§ TEXTO DADO:
- - -

Para él su falangismo fue una «pasión española» que sufrió un proceso de cansancio, que se extinguió una década más tarde, pienso que por causa de la represión subsiguiente a la victoria, la cual estuvo enmarcada por un absurdo y brutal maniqueísmo político-moral.
En 1951 declinó el ofrecimiento de subsecretario de Educación que le hiciera el alto gobierno, por tratarse
de un cargo político. No quiso darle validez al concepto que le merecía la palabra político: «Conspirador cuando mandan los adversarios o gobernante cuando imperan los amigos». Aceptó, en cambio, la rectoría de la Universidad de Madrid por considerar que era una posición académica.
Reseñado su pasado político, quienes me escuchan entenderán por qué el presidente Betancur y yo creímos prudente evitar su presencia en los predios de la Universidad Nacional.
El españolismo de Laín
El tercer libro suyo que cayó a mis manos fue el titulado La generación del noventa y ocho. Al leerlo me di cuenta de que al pensador Laín le preocupaba sobremanera la suerte del devenir intelectual de España, lo mismo que les ocurrió a sus colegas Santiago Ramón y Cajal y Gregorio Marañón. En efecto, ellos constituyeron una trilogía mosquetera en defensa de aquella noble causa, a la cual cada uno aportó valiosa cuota. Lo que Laín dijo de Marañón en discurso necrológico, bien podría decirse de los tres juntos:
«Bajo la férrea voluntad creadora y arquitectural del artista de sí mismo latía en él, siempre despierta, siempre activa, una profunda y dolorida pasión española».

- - -

§ CONJUNTO DE DATOS:

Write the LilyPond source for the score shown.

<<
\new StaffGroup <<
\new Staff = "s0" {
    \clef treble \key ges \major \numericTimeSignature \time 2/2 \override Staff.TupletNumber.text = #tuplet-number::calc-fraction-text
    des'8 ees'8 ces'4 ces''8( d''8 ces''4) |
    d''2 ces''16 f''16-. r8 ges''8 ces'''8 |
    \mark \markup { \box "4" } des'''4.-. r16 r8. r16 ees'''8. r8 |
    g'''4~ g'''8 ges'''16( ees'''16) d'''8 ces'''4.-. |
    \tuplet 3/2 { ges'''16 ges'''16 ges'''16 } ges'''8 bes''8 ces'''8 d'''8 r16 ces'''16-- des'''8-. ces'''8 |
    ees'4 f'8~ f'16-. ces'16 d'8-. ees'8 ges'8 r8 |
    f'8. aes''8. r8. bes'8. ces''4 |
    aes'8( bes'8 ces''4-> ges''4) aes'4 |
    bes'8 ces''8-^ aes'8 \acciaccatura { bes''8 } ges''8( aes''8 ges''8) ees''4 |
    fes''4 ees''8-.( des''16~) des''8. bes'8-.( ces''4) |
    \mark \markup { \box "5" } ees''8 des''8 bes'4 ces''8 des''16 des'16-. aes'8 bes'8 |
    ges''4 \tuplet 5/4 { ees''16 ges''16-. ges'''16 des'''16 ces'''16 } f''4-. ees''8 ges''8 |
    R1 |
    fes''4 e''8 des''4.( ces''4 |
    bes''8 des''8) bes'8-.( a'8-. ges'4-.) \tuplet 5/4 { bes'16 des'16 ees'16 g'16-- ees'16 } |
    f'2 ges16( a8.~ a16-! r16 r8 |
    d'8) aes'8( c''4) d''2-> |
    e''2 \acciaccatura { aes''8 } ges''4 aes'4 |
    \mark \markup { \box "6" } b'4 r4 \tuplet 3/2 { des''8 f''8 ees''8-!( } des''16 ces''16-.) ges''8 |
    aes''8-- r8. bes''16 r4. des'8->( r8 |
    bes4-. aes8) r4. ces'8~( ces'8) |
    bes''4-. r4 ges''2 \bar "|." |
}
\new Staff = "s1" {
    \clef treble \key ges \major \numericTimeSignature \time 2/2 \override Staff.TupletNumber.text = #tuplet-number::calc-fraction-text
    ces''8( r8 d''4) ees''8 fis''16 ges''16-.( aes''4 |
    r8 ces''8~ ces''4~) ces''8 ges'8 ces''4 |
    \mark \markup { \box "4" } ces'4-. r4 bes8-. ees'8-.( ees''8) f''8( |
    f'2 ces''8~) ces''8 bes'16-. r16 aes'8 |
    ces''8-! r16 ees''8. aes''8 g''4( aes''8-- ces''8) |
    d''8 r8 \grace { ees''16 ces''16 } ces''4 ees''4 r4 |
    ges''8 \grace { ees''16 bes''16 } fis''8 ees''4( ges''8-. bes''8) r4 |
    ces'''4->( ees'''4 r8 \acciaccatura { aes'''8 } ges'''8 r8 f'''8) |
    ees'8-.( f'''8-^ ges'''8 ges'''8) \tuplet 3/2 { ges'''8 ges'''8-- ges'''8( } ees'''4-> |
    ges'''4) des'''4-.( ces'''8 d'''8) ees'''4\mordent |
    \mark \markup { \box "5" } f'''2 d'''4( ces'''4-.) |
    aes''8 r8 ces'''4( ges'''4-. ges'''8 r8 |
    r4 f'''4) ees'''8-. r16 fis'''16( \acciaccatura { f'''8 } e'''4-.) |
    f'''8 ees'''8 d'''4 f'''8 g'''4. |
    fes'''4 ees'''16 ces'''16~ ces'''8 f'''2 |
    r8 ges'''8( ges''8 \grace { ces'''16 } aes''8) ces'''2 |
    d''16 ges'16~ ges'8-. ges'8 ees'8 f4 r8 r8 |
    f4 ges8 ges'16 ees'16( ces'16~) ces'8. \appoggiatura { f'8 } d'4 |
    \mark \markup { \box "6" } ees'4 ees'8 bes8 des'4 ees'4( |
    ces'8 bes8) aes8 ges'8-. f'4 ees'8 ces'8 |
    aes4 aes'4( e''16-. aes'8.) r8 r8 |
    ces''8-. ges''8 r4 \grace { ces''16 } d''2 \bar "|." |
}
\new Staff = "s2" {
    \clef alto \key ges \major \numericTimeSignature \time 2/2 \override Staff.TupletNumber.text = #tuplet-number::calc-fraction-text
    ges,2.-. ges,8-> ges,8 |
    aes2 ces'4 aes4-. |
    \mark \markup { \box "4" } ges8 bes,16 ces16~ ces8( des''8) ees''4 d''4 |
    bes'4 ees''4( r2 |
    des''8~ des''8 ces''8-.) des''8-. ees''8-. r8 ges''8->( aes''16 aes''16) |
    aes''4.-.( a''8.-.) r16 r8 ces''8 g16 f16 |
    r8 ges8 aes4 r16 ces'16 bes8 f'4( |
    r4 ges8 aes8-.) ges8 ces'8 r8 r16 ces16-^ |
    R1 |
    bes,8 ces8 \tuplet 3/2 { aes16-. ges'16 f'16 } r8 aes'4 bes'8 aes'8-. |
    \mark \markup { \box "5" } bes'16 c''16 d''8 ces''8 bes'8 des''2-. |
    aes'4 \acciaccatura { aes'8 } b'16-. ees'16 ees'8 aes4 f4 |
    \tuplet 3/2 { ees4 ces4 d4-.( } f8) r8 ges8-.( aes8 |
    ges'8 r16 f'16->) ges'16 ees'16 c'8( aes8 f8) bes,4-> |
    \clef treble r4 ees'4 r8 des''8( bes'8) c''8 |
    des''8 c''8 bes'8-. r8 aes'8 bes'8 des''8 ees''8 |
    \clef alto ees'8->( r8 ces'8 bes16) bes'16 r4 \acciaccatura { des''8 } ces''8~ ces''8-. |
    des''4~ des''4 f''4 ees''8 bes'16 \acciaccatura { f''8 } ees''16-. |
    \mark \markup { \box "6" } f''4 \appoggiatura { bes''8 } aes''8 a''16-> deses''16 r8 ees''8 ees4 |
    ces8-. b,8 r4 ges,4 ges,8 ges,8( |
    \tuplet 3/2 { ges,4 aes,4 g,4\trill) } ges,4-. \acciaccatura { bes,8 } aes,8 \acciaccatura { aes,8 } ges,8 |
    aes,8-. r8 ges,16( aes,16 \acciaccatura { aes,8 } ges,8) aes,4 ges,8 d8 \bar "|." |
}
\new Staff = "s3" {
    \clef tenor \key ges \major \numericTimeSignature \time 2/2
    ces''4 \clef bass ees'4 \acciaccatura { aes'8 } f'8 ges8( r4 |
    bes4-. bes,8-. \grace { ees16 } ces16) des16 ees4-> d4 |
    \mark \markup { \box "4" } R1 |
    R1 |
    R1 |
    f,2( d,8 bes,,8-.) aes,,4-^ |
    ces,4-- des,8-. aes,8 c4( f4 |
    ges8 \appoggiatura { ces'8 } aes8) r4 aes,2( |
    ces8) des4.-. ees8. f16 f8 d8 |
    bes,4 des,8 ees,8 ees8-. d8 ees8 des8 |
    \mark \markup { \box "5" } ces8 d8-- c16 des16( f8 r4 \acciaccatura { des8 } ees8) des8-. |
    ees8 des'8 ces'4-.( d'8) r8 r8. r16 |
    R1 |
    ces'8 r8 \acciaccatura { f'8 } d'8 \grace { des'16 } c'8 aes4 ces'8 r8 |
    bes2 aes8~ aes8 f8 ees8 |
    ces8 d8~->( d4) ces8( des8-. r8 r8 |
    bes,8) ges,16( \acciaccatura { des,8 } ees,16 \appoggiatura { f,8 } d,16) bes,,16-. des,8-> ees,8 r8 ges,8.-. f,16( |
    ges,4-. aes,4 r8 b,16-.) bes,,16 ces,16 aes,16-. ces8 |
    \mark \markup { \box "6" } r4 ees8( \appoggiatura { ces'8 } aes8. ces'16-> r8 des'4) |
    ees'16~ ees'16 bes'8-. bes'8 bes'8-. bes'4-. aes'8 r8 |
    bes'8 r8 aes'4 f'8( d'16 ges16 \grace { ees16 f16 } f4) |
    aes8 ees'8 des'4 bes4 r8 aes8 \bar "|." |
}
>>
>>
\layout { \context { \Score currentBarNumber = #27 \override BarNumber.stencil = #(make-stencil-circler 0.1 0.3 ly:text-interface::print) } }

- - -

Copia el texto dado completo, sin alterar una sola letra ni signo.

Para él su falangismo fue una «pasión española» que sufrió un proceso de cansancio, que se extinguió una década más tarde, pienso que por causa de la represión subsiguiente a la victoria, la cual estuvo enmarcada por un absurdo y brutal maniqueísmo político-moral.
En 1951 declinó el ofrecimiento de subsecretario de Educación que le hiciera el alto gobierno, por tratarse
de un cargo político. No quiso darle validez al concepto que le merecía la palabra político: «Conspirador cuando mandan los adversarios o gobernante cuando imperan los amigos». Aceptó, en cambio, la rectoría de la Universidad de Madrid por considerar que era una posición académica.
Reseñado su pasado político, quienes me escuchan entenderán por qué el presidente Betancur y yo creímos prudente evitar su presencia en los predios de la Universidad Nacional.
El españolismo de Laín
El tercer libro suyo que cayó a mis manos fue el titulado La generación del noventa y ocho. Al leerlo me di cuenta de que al pensador Laín le preocupaba sobremanera la suerte del devenir intelectual de España, lo mismo que les ocurrió a sus colegas Santiago Ramón y Cajal y Gregorio Marañón. En efecto, ellos constituyeron una trilogía mosquetera en defensa de aquella noble causa, a la cual cada uno aportó valiosa cuota. Lo que Laín dijo de Marañón en discurso necrológico, bien podría decirse de los tres juntos:
«Bajo la férrea voluntad creadora y arquitectural del artista de sí mismo latía en él, siempre despierta, siempre activa, una profunda y dolorida pasión española».